> _Required task 1_: For each statement below, answer yes or no on whether it agrees with the blog entry that follows, and quote the words of the blog entry that decide it. (a) The writer lives far from Greece. (b) The last day was as beautiful as the rest. (c) Earthwatch gave the writer an opportunity to be educated.
> _Required task 2_: Rewrite the blog entry that follows, beginning at the words "Photo Tethys Research" and stopping after "- Dolphins Everywhere!", renaming "Tethys Research Institute" as "Tethys Institute".

> _Text section_:
Hello my name is Miss Gillingham. Please join me as I travel to Greece to study the dolphins of the Amvrakikos Gulf!

Monday, August 15, 2011

Last Day

What can I say? The last day has been as beautiful as the rest, perhaps more sweet as it is our last. Yet reality is, I'm not that far away. I am lucky and find comfort in the fact that I do not live far from Greece and Amvrakikos Gulf, and can therefore,always come back. Equally, I have enough fuel for thought. It is not often that we take one persons view as face value, and yet Joan and Ioannis have presented convincing evidence. The fact that they have also allowed us to consider several others' views and experiences lays further testiment to their own confidence in their research. If both scientists and fisherman in the area, and abroad, can agree on the decline of fish, and the threat to the sea, who am I to argue? We see for ourselves the effect humans have on the world, both the good and the bad, so there can be no doubt that our desire for fish will have some influence on the ecosystem. I suppose it is what we do with this knowledge that makes all the difference. From that regard, I am happy for the opportunity Earthwatch has given me, to be educated and more informed when making my decisions. I know I will do my best to help protect the seas and all that lives within it, will most likely get numerous things wrong along the way, but feel the effort is more than worth it. Wouldn't you agree?

Sho, Barbara and I keeping a watch out for dolphins while Ioannis tries to get the proof.
Photo Tethys Research Institute

The calf and mum
Tethys Research Institute

Sho's great shot

Sunday, August 14, 2011

The 5th Day at Sea - Dolphins Everywhere!

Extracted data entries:
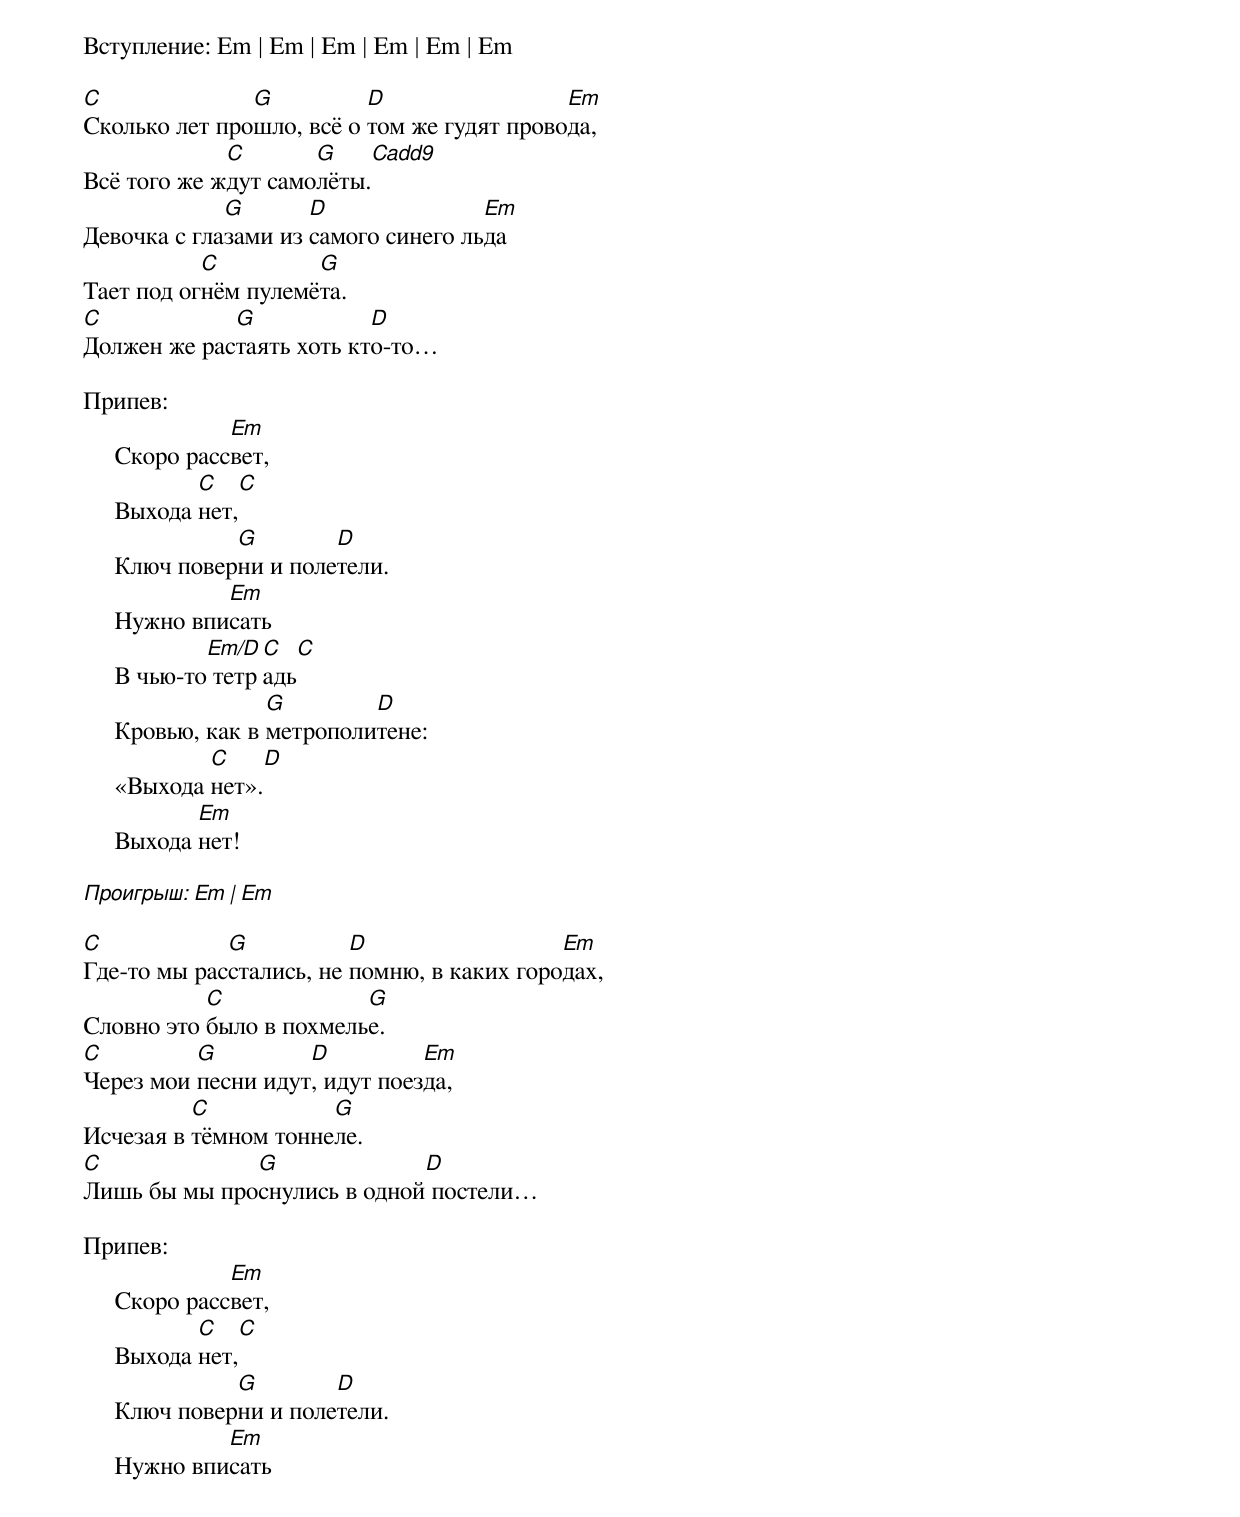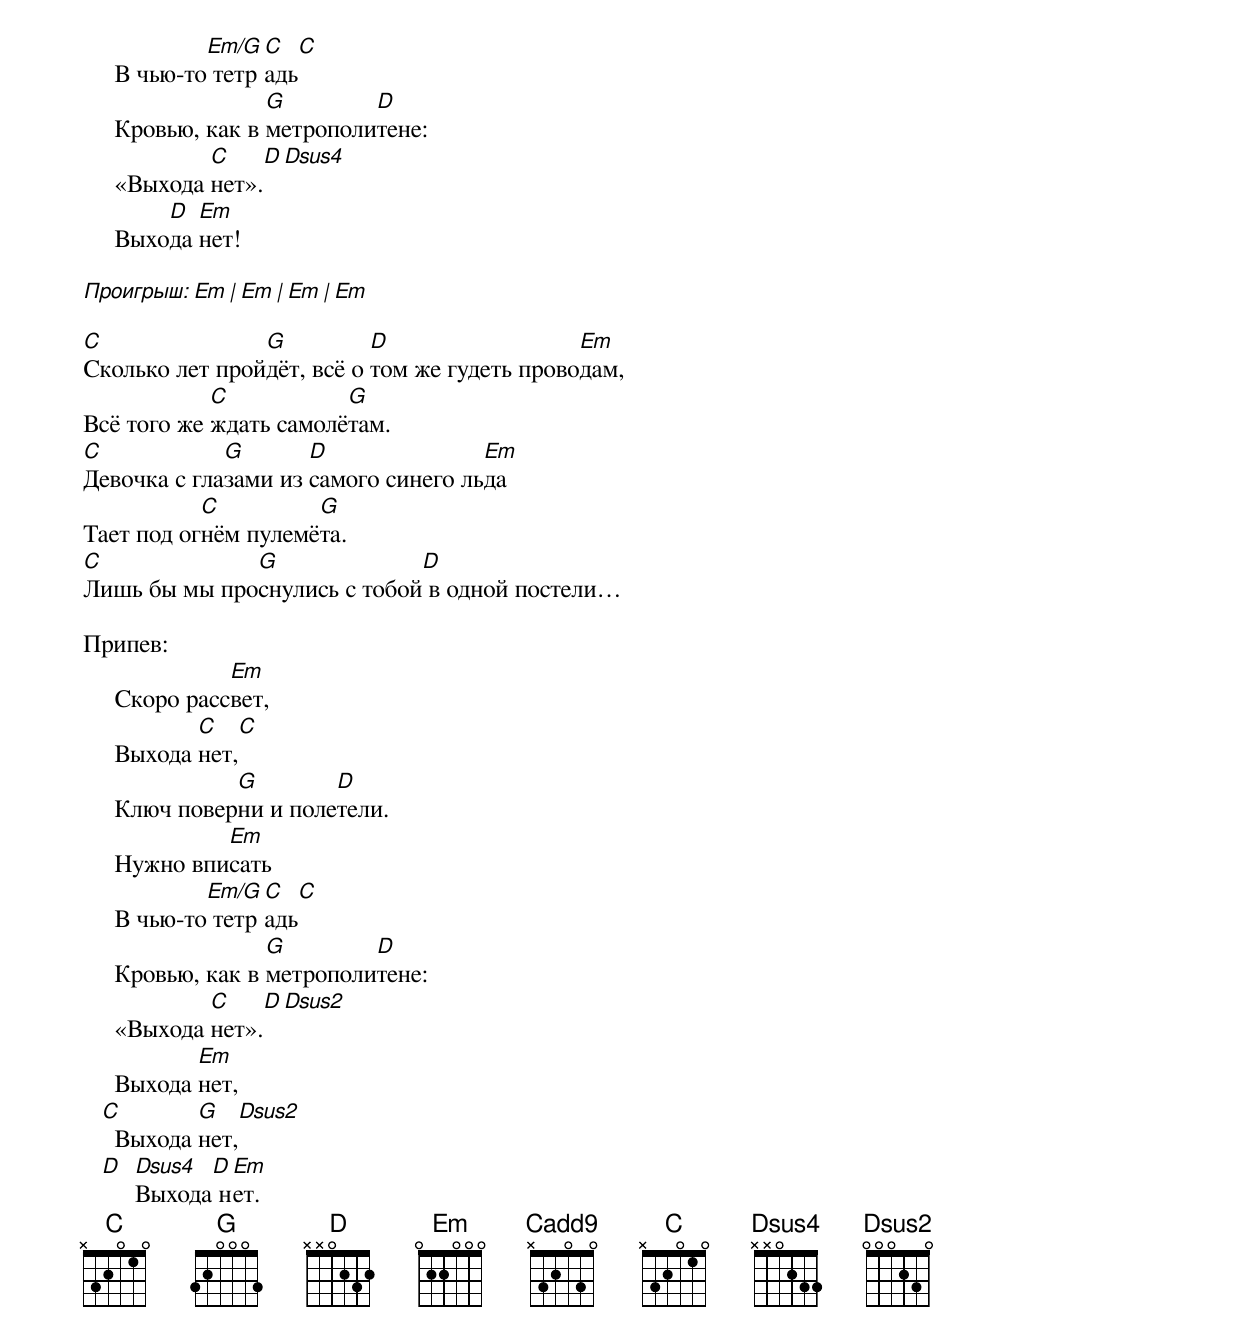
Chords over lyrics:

Вступление: Em | Em | Em | Em | Em | Em

C              G          D                 Em
Сколько лет прошло, всё о том же гудят провода,
             C       G     Cadd9
Всё того же ждут самолёты.
             G       D               Em
Девочка с глазами из самого синего льда
           C         G
Тает под огнём пулемёта.
C            G            D
Должен же растаять хоть кто-то…

Припев:
               Em
     Скоро рассвет,
            C    Cmaj
     Выхода нет,
               G        D
     Ключ поверни и полетели.
              Em
     Нужно вписать
             Em/D C   Cmaj
     В чью-то тетрадь
                   G        D
     Кровью, как в метрополитене:
             C     D
     «Выхода нет».
            Em
     Выхода нет!

Проигрыш: Em | Em

C            G           D                  Em
Где-то мы расстались, не помню, в каких городах,
           C             G
Словно это было в похмелье.
C         G         D          Em
Через мои песни идут, идут поезда,
          C           G
Исчезая в тёмном тоннеле.
C             G              D
Лишь бы мы проснулись в одной постели…

Припев:
               Em
     Скоро рассвет,
            C    Cmaj
     Выхода нет,
               G        D
     Ключ поверни и полетели.
              Em
     Нужно вписать
             Em/G C   Cmaj
     В чью-то тетрадь
                   G        D
     Кровью, как в метрополитене:
             C     D Dsus4
     «Выхода нет».
         D  Em
     Выхода нет!

Проигрыш: Em | Em | Em | Em

C               G          D                  Em
Сколько лет пройдёт, всё о том же гудеть проводам,
            C           G
Всё того же ждать самолётам.
C            G       D               Em
Девочка с глазами из самого синего льда
           C         G
Тает под огнём пулемёта.
C             G              D
Лишь бы мы проснулись с тобой в одной постели…

Припев:
               Em
     Скоро рассвет,
            C    Cmaj
     Выхода нет,
               G        D
     Ключ поверни и полетели.
              Em
     Нужно вписать
             Em/G C   Cmaj
     В чью-то тетрадь
                   G        D
     Кровью, как в метрополитене:
             C     D Dsus2
     «Выхода нет».
            Em
     Выхода нет,
   C        G   Dsus2
     Выхода нет,
   D Dsus4 D Em
     Выхода нет.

> _Correct answer 1_:
(a) No: "I do not live far from Greece and Amvrakikos Gulf"
(b) Yes: "The last day has been as beautiful as the rest"
(c) Yes: "I am happy for the opportunity Earthwatch has given me, to be educated"

> _Correct answer 2_:
Photo Tethys Institute

The calf and mum
Tethys Institute

Sho's great shot

Sunday, August 14, 2011

The 5th Day at Sea - Dolphins Everywhere!